──────── Stored data ────────

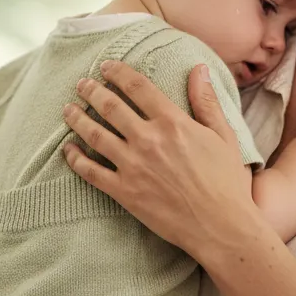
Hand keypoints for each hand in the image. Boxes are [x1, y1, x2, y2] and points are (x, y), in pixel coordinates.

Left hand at [62, 61, 258, 260]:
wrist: (223, 229)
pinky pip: (91, 172)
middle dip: (91, 90)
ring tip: (68, 109)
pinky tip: (67, 149)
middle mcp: (148, 140)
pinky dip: (75, 159)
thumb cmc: (227, 182)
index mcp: (172, 122)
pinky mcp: (125, 192)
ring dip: (77, 118)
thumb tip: (198, 68)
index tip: (106, 66)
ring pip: (95, 134)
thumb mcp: (222, 136)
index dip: (118, 72)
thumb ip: (206, 101)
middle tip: (82, 84)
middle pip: (110, 106)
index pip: (137, 86)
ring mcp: (133, 166)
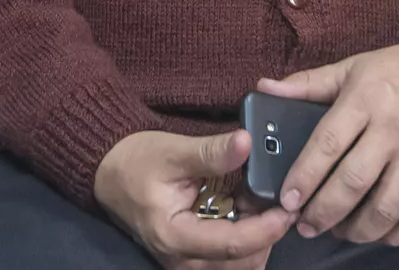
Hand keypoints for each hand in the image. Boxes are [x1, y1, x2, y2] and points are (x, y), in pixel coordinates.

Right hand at [94, 129, 296, 268]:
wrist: (110, 172)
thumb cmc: (137, 161)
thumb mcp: (173, 151)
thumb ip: (212, 152)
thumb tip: (247, 141)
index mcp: (175, 238)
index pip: (232, 245)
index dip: (266, 229)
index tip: (288, 208)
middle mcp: (182, 260)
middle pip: (242, 263)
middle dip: (266, 235)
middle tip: (278, 201)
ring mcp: (188, 263)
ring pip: (240, 266)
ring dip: (259, 240)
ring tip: (261, 205)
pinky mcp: (193, 257)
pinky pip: (230, 261)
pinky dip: (247, 242)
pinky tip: (248, 213)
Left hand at [258, 39, 398, 246]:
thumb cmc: (397, 70)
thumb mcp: (351, 67)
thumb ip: (308, 83)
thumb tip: (264, 88)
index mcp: (366, 100)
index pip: (328, 144)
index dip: (304, 176)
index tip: (287, 199)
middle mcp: (394, 131)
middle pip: (354, 183)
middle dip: (324, 212)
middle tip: (305, 224)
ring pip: (386, 207)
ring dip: (357, 229)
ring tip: (337, 231)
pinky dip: (395, 234)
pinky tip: (376, 233)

────────

Try it |
Compute the number of lines above that contain the string "thumb". Reply with that value only.

Solution |
12